De sólo pensar que apenas tenía tiempo de comer algo, ducharme e irme a ensayar, me daban ganas de llamar a los chicos y avisar que no me contaran. Pero no podía, porque más que un ensayo sería una audición. Después de varios emails, un tal Mariano Ibáñez nos había invitado a Jero, Beto y a mí a una reunión informal de una hora en un bar cerca de Corrientes y Callao. Entonces nos tiró la bomba: quería ver un ensayo, y si le gustaba, nos daría a firmar un contrato con Vector, la productora de Ragolini, que nosotros jamás habíamos sabido que produjera bandas locales. Así que no, no podía faltar, ni cancelar, ni nada.
—¡Nahuel, bajá la música! —le grité, dejando las bolsas en la cocina.
Y mi hijo tuvo el tupé de contestar desde mi cuarto. ¡Estaba escuchando Bob Marley en mi cuarto! Iba a tener que llamar un exorcista para limpiar la habitación.
—¡Hola, ma! ¡Está Stewie!
—¿Quién? —pregunté, revolviendo mis cosas en busca de más cigarrillos.
—¡Stewie, ma!
¡Ahí estaban! Me puse a abrir la caja con saña de adicta terminal a la nicotina. ¿Con quién estaba mi hijo? ¿Había invitado a un compañero sin avisarme?
—¿Quién? —repetí, negándome a moverme hasta que fumara un par de pitadas.
Entonces vi que había dejado un rastro de huellas embarradas desde la puerta hasta la cocina. ¡Fantástico!
Nahuel apareció en la cocina con su tablet, sobresaltándome.
—Stewie, ma —dijo una vez más, mostrándome en la tablet una llamada de Skype sin video.
Le lancé una mirada asesina. —Te dije mil veces que no lo llames así —lo reté en voz baja, porque me caía más que gordo que siguiera con su chiste de que vos eras Stewie Masterson.
—¡Ahí estás! ¡Hola! —saludaste desde la tablet.
—Hola, Stewart. ¿Dónde estás, que llamas tan temprano?
—En Florencia, Italia, a punto de salir a cenar. Ray y Ashley querían saludarte también. —Tu amigo y su esposa me saludaron alegremente—. ¿Qué hora es allí?
—La hora del almuerzo —respondí, descansando contra la mesada, agotada y con muy poco humor.
Nahuel me tendió la tablet. —Agarro tu laptop —dijo.
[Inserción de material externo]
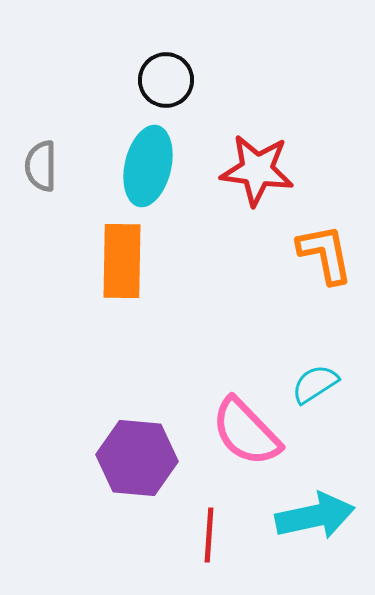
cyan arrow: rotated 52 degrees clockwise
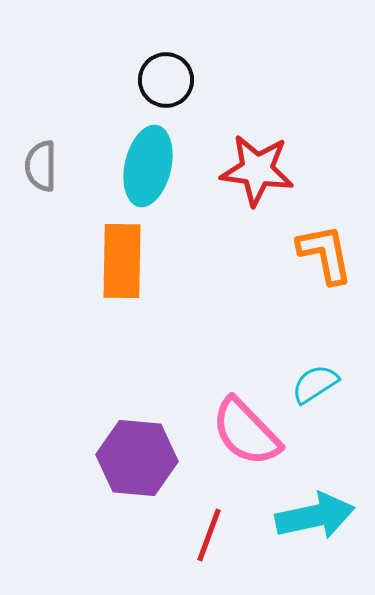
red line: rotated 16 degrees clockwise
No agarré la tablet y la apoyó en la mesada contra la pared. —¡Adiós, Stewie!
—¡Compórtate, muchacho!
—¡Ni que lo sueñes!
Rieron los dos mientras yo juntaba ganas de desarmar las bolsas del supermercado.
—¿Y cómo estás? —me preguntaste—. Llegó el gran día, ¿verdad?
—Sí, es hoy.
No sé qué me pasó. No sabía bien qué me pasaba desde que te fueras a Europa. En realidad sí lo sabía, y trataba de no hacerme cargo. Pero ese sábado al mediodía dejé de evitarlo. Me molestaba que la estuvieras pasando tan bien. Me molestaba escucharte siempre animado, de excelente humor, paseando por algún lugar soñado. Me molestaba que te acordaras de hacerte un momento en tu nueva vida feliz para contarme lo bien que estabas, lo bien que te sentías, lo bien que la pasabas.
Me daba por el reverendo forro de las pelotas.
—¿Qué sucede? No suenas bien.
—Tengo un mal día, eso es todo, no te preocupes. Sólo espero que mejore dentro de las próximas horas. Si es que mi mal humor no lo arruina todo.
—¿A qué te refieres?
—No importa, olvídalo —dije con voz cansada—. Lo siento, Stewart, pero éste no es un buen momento para que hablemos. Tengo muchas cosas por hacer antes del ensayo, y muy poco tiempo para terminarlas.
—Alto ahí, pendeja —dijiste, repentinamente serio—. Deja ya las excusas y dime qué mierda te ocurre.
Que estás bien, pelotudo. Y yo entraba en tu vida para atajarte en tus crisis. Y si ya superaste tus crisis, yo quedo afuera. Y suena horrible pero es la verdad. Y detesto sentir envidia porque estás viajando por esos lugares increíbles que yo no voy a poder ver nunca. Y es todo una mierda. Porque siento que me seguís hablando por costumbre o compromiso. O ambos.